Part 5: Advanced Workflows

What You’ll Learn

Generate dynamic commands
Handle conditional execution
Implement error handling

Step 1: Dynamic Command Generation from Database

Simulate generating commands from data:

# Create mock data file
cat > data_ids.txt << EOF
ID001
ID002
ID003
ID004
ID005
EOF

# Generate processing commands
while read id; do
  echo "python3 process_data.py --id $id --output results/${id}.csv"
done < data_ids.txt > process_ids.txt

Step 2: Conditional Command Execution

Skip already processed files:

mkdir -p results

# Create command file that checks for existing results
cat > conditional_process.txt << 'EOF'
test -f results/ID001.csv || python3 process_data.py --id ID001 --output results/ID001.csv
test -f results/ID002.csv || python3 process_data.py --id ID002 --output results/ID002.csv
test -f results/ID003.csv || python3 process_data.py --id ID003 --output results/ID003.csv
EOF

This only processes files that don’t already exist.

Step 3: Error Handling in Commands

Add retry logic to commands:

cat > retry_commands.txt << 'EOF'
for i in {1..3}; do python3 flaky_process.py && break || sleep 5; done
for i in {1..3}; do python3 flaky_process.py && break || sleep 5; done
EOF

Each command retries up to 3 times with 5-second delays.

Step 4: Chained Commands

Create commands with dependencies within a chunk:

cat > chained_commands.txt << 'EOF'
python3 step1_extract.py input.dat && python3 step2_transform.py temp.dat && python3 step3_load.py output.dat
EOF

Commands in the same chunk run sequentially, so dependencies work.
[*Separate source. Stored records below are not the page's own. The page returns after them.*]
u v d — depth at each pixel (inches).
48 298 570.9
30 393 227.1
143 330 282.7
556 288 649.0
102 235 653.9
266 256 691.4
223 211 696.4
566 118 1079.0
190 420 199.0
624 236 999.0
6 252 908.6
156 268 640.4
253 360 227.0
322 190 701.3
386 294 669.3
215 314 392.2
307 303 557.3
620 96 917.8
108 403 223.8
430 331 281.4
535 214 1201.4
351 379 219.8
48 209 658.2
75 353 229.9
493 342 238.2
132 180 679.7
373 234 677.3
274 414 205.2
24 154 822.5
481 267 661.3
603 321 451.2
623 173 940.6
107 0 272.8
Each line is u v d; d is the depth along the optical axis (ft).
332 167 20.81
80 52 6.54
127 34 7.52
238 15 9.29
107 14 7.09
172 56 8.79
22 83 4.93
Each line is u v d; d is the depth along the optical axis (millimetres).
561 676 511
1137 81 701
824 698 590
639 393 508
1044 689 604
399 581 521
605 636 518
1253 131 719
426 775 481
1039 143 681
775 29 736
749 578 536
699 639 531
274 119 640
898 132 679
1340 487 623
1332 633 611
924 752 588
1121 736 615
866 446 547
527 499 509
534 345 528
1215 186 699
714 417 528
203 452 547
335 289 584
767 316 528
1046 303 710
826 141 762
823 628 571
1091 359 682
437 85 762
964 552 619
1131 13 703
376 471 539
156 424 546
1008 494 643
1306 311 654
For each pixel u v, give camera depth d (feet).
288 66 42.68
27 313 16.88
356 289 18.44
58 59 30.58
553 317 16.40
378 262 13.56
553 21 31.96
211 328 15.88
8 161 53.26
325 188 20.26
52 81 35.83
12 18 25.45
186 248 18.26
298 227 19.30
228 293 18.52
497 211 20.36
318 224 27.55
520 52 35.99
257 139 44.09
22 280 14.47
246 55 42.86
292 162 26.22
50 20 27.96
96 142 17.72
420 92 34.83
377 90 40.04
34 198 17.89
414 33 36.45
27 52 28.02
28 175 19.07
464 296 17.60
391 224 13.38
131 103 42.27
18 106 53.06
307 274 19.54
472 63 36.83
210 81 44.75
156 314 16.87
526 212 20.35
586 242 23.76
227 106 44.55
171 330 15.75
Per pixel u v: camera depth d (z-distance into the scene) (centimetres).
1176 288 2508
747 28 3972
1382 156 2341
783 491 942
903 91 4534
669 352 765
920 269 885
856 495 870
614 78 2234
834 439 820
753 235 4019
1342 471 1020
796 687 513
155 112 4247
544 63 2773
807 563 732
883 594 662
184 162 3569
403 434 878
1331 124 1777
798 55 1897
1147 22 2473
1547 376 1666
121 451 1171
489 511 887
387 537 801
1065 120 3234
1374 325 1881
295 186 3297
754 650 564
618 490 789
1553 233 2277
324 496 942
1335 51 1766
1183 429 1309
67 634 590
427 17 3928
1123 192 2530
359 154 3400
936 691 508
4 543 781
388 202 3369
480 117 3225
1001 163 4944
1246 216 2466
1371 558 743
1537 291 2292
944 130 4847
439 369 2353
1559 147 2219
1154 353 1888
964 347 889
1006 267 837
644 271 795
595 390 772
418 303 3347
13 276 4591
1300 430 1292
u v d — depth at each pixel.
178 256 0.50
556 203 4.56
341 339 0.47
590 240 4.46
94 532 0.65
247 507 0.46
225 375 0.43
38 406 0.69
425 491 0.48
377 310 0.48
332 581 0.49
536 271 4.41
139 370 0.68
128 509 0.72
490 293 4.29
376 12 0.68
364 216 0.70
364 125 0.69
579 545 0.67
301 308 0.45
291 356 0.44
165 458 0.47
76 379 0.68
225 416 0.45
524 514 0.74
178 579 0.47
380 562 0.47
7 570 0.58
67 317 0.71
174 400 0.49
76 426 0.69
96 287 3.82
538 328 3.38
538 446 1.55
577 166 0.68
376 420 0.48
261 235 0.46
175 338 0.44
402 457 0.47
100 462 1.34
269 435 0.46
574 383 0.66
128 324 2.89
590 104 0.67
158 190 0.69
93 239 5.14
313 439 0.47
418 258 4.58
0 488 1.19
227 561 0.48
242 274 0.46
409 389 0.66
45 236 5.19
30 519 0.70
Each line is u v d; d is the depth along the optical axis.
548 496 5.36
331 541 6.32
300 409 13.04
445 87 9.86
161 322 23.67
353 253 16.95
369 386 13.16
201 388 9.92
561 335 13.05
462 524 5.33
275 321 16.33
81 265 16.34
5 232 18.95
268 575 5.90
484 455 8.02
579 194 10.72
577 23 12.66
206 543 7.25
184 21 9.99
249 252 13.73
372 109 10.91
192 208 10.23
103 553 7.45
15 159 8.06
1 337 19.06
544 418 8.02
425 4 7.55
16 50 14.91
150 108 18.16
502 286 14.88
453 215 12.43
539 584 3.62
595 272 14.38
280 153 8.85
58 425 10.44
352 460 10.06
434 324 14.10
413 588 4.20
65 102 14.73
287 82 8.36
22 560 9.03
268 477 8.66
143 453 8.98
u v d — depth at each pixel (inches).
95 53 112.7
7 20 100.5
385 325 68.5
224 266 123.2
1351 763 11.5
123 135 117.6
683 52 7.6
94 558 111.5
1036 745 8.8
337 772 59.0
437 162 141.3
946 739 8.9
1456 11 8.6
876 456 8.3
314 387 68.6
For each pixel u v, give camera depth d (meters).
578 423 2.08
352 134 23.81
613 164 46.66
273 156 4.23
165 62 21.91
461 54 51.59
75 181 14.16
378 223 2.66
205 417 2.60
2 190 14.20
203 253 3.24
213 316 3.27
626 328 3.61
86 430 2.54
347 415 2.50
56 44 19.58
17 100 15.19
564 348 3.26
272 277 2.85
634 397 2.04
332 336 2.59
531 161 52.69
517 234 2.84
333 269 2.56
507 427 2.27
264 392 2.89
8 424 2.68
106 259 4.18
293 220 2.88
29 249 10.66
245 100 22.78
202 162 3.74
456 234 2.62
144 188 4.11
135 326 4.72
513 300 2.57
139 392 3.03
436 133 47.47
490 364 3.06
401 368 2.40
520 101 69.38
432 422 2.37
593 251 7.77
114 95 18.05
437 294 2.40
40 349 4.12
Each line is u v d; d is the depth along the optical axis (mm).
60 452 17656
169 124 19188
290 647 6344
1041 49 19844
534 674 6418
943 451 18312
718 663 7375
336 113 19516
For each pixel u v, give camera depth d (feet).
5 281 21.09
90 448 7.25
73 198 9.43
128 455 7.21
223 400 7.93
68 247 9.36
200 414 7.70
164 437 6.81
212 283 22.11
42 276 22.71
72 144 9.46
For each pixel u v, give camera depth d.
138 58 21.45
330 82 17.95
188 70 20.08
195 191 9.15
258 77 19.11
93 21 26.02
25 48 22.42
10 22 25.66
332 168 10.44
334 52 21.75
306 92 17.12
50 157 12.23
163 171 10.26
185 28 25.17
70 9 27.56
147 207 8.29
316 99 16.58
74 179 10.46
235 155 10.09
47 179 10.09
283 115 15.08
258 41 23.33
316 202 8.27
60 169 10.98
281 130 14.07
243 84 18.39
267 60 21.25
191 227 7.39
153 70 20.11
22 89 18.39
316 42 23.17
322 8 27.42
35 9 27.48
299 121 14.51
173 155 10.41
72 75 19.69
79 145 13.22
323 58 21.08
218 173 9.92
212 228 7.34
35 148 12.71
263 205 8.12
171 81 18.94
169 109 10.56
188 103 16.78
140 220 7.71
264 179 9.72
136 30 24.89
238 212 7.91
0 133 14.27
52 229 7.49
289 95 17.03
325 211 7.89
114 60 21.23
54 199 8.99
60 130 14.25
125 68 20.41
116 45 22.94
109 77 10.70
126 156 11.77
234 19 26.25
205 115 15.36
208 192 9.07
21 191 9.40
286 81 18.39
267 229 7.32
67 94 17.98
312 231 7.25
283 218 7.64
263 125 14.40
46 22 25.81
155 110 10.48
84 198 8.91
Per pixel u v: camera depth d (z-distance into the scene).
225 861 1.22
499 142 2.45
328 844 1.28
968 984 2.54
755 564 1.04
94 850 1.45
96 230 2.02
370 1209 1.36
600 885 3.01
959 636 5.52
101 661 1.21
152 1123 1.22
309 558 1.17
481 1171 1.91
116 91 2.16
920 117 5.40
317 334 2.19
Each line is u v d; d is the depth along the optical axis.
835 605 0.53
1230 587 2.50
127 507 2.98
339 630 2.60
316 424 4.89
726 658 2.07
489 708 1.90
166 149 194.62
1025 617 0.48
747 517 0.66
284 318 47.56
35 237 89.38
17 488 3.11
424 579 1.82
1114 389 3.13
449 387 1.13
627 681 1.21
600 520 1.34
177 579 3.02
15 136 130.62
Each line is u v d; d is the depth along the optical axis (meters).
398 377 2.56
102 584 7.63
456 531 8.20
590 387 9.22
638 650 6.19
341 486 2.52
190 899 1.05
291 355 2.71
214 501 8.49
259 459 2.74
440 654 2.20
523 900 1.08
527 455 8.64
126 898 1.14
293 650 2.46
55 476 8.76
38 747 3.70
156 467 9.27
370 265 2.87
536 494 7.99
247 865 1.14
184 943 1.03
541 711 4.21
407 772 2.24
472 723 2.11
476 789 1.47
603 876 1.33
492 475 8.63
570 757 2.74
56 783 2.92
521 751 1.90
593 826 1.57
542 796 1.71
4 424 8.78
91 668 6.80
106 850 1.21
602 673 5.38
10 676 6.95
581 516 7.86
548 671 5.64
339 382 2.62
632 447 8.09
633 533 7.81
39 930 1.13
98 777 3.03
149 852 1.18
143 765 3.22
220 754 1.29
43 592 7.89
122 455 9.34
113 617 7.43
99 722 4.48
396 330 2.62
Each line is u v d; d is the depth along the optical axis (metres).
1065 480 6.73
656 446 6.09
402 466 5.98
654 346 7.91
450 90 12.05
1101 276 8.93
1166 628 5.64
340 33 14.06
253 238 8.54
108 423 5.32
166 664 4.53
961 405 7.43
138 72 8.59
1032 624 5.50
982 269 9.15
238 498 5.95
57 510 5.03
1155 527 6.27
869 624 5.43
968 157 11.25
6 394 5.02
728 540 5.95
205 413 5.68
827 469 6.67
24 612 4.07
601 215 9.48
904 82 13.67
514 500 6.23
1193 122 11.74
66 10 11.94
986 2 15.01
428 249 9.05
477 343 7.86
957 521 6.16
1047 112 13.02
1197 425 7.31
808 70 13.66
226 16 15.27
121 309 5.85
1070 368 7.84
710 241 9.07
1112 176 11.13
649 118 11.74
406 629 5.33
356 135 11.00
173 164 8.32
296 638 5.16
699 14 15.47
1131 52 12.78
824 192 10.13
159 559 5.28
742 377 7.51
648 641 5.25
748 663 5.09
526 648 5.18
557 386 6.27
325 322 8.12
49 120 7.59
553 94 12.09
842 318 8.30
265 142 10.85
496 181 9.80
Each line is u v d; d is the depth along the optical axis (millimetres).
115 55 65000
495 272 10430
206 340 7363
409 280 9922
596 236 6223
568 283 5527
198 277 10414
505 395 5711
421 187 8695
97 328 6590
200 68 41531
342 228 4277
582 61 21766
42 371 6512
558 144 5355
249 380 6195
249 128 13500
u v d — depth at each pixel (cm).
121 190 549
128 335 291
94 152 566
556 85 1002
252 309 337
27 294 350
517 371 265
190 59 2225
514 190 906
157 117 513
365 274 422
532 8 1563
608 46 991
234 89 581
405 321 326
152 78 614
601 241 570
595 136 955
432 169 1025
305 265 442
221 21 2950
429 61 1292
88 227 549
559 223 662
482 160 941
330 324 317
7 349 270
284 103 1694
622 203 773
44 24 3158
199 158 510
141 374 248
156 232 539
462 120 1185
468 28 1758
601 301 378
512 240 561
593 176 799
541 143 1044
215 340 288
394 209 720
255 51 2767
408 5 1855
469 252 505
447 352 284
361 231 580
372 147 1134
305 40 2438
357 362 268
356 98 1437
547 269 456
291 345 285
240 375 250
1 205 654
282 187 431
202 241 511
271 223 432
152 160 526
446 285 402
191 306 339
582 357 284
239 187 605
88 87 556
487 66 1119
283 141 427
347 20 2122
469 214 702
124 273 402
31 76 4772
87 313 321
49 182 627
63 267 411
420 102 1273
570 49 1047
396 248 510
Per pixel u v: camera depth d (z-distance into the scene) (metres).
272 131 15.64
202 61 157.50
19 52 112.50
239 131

Part 6: Job Control and Testing

What You’ll Learn

Use pretend mode effectively
Launch paused jobs
Set job metadata

Step 1: Test with Pretend Mode

Always test complex jobs first:

cuecmd large_job.txt \
  --chunk 20 \
  --cores 4 \
  --memory 8 \
  --show my_project \
  --shot seq010 \
  --pretend

Review the output carefully:

=== Pretend Mode ===
Job name: my_project_seq010_user_large_job
Frame range: 1-50
Chunk size: 20
Cores per frame: 4.0
Memory per frame: 8.0GB
Command file: /tmp/cuecmd_xyz/large_job.cmds
Would launch the job with the above settings.

Verify:

Frame range is correct
Resources match your needs
Job name follows your conventions

Step 2: Launch Paused for Review

For critical jobs, launch paused:

cuecmd large_job.txt \
  --chunk 20 \
  --cores 4 \
  --memory 8 \
  --show my_project \
  --shot seq010 \
  --pause

The job is created but not running. Review it:

cueman -info my_project_seq010_user_large_job

Unpause when ready:

cueadmin -unpause my_project_seq010_user_large_job

Step 3: Custom Job Names

Use meaningful job names:

cuecmd commands.txt \
  --job-name "batch_processing_v2_2025_10_02" \
  --show production \
  --shot general

This makes jobs easier to identify and manage.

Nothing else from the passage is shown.